I think the only overall answer to this problem is a variant of Natural Selection. Companies like gasp Microsoft (despite all their internal/architectural/legacy problems), and I hear Google as well, manage to beat companies that don't "get it". And this is not just a component of why, but evidence of the understanding their management has about at least some of the things that are important.
Yes, try changing your organization to being 6 times as large and then you'll find that the unrealistic assumption of TFAS:
"It is not, and we all know it"
May become slightly more true.
</sarcasm>
I mean the whole concept that "we all know" that cubicles / open-plan offices are bad is bullshit to begin with, so there's no way we can simply "communicate" this "fact" to management.
Every company I have ever worked in has used open-plan offices with 8-20 people and there has not been any problem.
If the stupid precept TFAS was trying to get across was modified to say "open-plan offices are bad for 40+ people" then I might agree, but at the moment we're being asked to prove something that simply isn't true.

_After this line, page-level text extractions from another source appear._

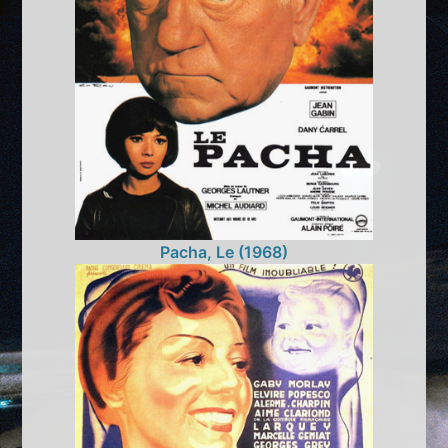
Pacha, Le (1968)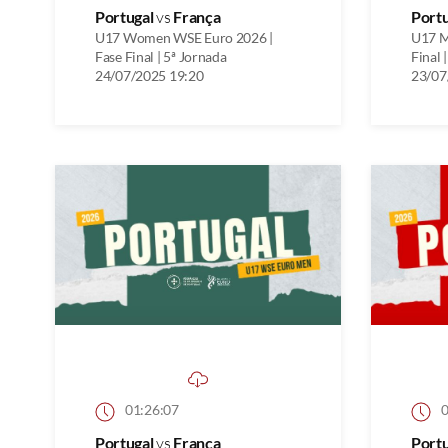
Portugal
vs
França
Port
U17 Women WSE Euro 2026 |
U17 M
Fase Final | 5ª Jornada
Final 
24/07/2025 19:20
23/07
01:26:07
0
Portugal
vs
França
Port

A lot of us don't work in offices with more than 10 people and the idea of shutting people away into offices is dumb, as is the idea that everyone will be able to communicate effectively if they are all at home. I can't believe I'm reading a question that says open-plan offices are bad and raises telecommuting as a sensible way to run a business. It's telecommuting that's the dumb idea, and the managers all know it. Email and IM simply do not have the bandwidth of face-to-face communication. Unless you really are just stuck in front of a terminal all day doing your own work which never interfaces to anyone else's, telecommuting does not work.
But here we have a situation where all managers are supposed to be "idiots" that need to show humility to the uberknowledge of the geeks; whereas the geeks show absolutely no inclination to look at the subjects sensibly or from a business-oriented perspective. The evidence is in the careless way the precept is phrased - such as to make it not even true. Yeah, people, let us all go to our managers and tell them in absolute terms that open-plan offices are always bad with no evidence or even common sense to back us up. That's "communication", right?
Or maybe it's just the rise of the pointy-haired programmer.
It's telecommuting that's the dumb idea, and the managers all know it. Email and IM simply do not have the bandwidth of face-to-face communication.
Well, yes and no. As with the claim that cubicles and open-plan offices are always bad, this also depends on the task.
Historically, technical people have often collaborated very effectively via print media. The reason is well understood: There are a lot of technical concepts that can't be expressed easily in English or any other "human" language. To communicate effectively, you need to use a blackboard or a piece of paper - or email. Things like equations, diagrams and software can't be communicated effectively via a speech medium; they can only be expressed in writing.
I've seen this on a lot of projects. Very often, I end up just listening quietly in meetings, because it's obvious that people aren't communicating very well. Afterwards, I'll type up my analysis and suggestions, and email them. That's where the actual communication takes place. Then management wants a meeting to discuss things, and we have another meeting where people are talking past each other, and again I mostly sit and listen.
Note that I'm not claiming that this is always true. Some topics can be discussed verbally. And if the group's problems are mostly personal, verbal interactions can be the fastest way to get to the crux of the problems.
But saying that telecommuting is a dumb idea is itself a dumb idea, as bad as claiming that open office plans are always wrong. Some of the most effective computing projects have been done by groups that never meet face to face. I've done some successful projects with people that I've never met. And I've seen group meetups that were quite enjoyable and successful social occasions, but which didn't contribute at all to the project's progress.
It all depends on what you need to communicate, and what's the best language for that communication.
Those who do study history are doomed to stand helplessly by while everyone else repeats it.